For my none-work browser I've switched from Chrome to Opera (Firefox is still my favorite by far) due to even more issues I've found with the design (sure the GUI is slicker but where are all the program options I'm used to seeing in Firefox and Opera? Google tells me I can't adjust them) and the apparent shortage of free add-ons (and do no other browser have the "start searching text while typing" option?) that I've come to depend on (like the fact auto-detect proxy just isn't enough and I need to be able to toggle on and off proxy).
Have successfully reached compromise about my return trip from airport, which will be via taxi. Have temporarily given up on Greek declensions to focus solely on the vocabulary, as a nod to the sudden and terrifying need to memorize the common phenotypes associated with the misregulation of every neurotransmitter known to the Purves neuroscience textbook, within the next month. (I don't know if you would count this as "life suddenly got exciting", given that "stress" is not quite the same in terms of connotation as "excitement", but there certainly won't be time to be bored.) My old laser pointer turned out to be too weak to use with the brightness of about half of the projectors in our buildings and so I got one of those green ones with the terrifyingly bright laser that feels like it can burn your retina if you stare at the projected dot too long.

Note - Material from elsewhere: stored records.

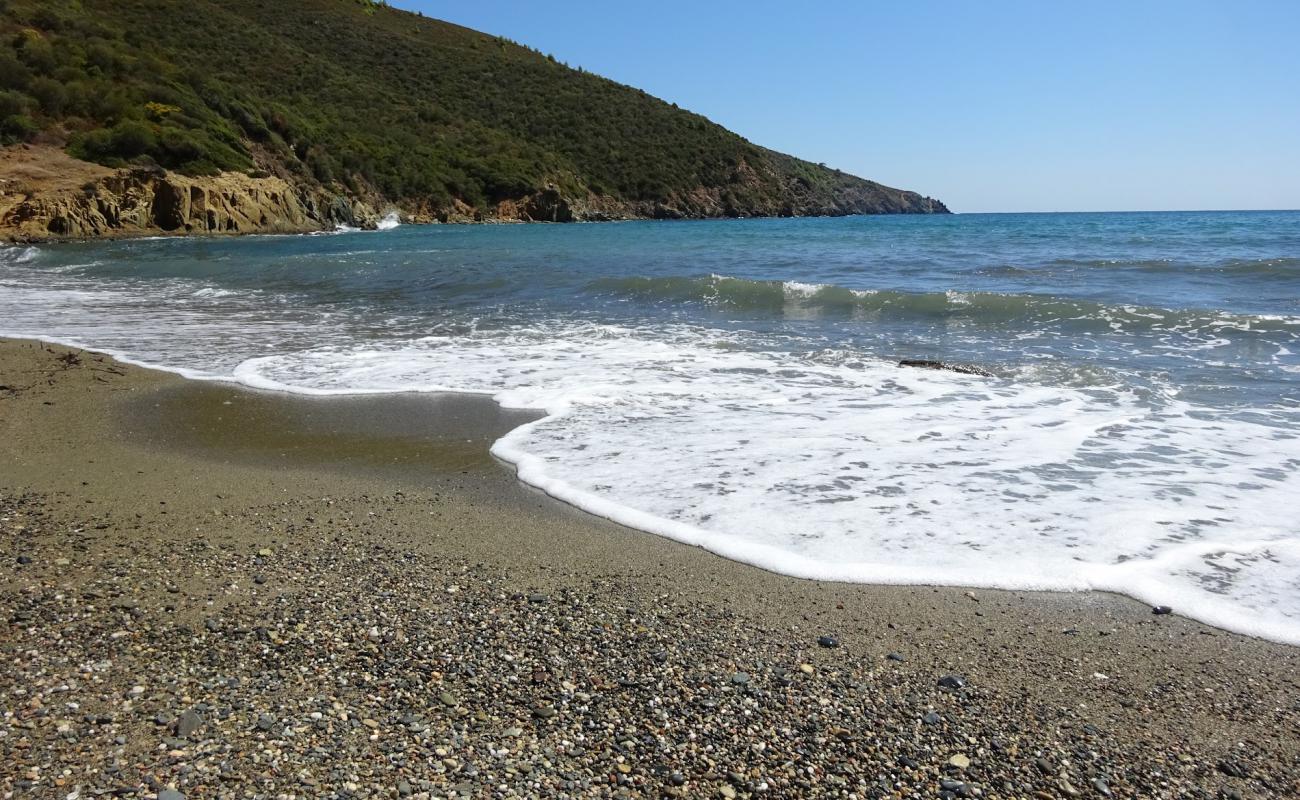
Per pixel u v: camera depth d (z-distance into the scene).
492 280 18.45
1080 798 2.70
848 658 3.54
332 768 2.72
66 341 11.44
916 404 7.81
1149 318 12.05
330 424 7.29
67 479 5.82
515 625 3.77
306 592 4.06
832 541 4.75
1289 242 27.72
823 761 2.85
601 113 84.38
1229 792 2.73
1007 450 6.36
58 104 39.94
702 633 3.74
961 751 2.93
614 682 3.31
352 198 51.94
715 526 4.98
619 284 16.88
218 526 4.94
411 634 3.66
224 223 39.66
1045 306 13.00
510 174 64.94
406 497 5.49
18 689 3.12
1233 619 3.86
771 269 20.75
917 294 14.27
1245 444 6.43
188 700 3.08
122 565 4.33
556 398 8.09
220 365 9.83
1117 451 6.30
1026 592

Blogger needs friends-lock, come to think of it. It's one of the features I like about LJ. I am writing about the things I remembered as they come back to me but I can't shake off the feeling that I'm only hitting about 90% recovery.
Oh right: The PI wanted me to write my results up "modularly", meaning that each project of my dissertation gets written as a section that is potentially stand-alone and can be arranged with the other sections in any order as needed, as I go. I am agreeing because I like being able to dot the i's, cross the t's and mark something done. I maintain that it is satisfying for the soul. Well. And also because the nuances of phrasing for pinpoint accuracy in scientific literature is such that I prefer to do my permutations for the most exact way to report a result while all the results and procedures are fresh in my head. Doubtless the PI will forget why we settled on a certain way to phrase things by the time the manuscript is being drafted, but I will keep each draft of the revision for these as we go (he got me a 500G harddrive, afterall) so hopefully this will save some pain and frustration further down the line. In the meantime, I can report that it took me three hours to put together the data and methods sections for a "module" that is ...less than 1/8th of my dissertation. Data and methods sections are supposed to be the easiest to write (either discussion or conclusion the hardest, depending on whom you ask), so my future is looking a bit more daunting. However, I did also discover that when I'm not also trying to run experiments at the same time, writing is a lot less stressful. After the second cup of tea I can reach a state of zen where I alternate between typing like mad and shuffling through digital files for the exact number / name that I need which...okay, doesn't sound very zen-like, but it is definitely a state of mind that one can achieve, however meditative (or not) it may be.
Why do recipe for frosting that comes with the cake always give me nearly twice as much frosting as I need?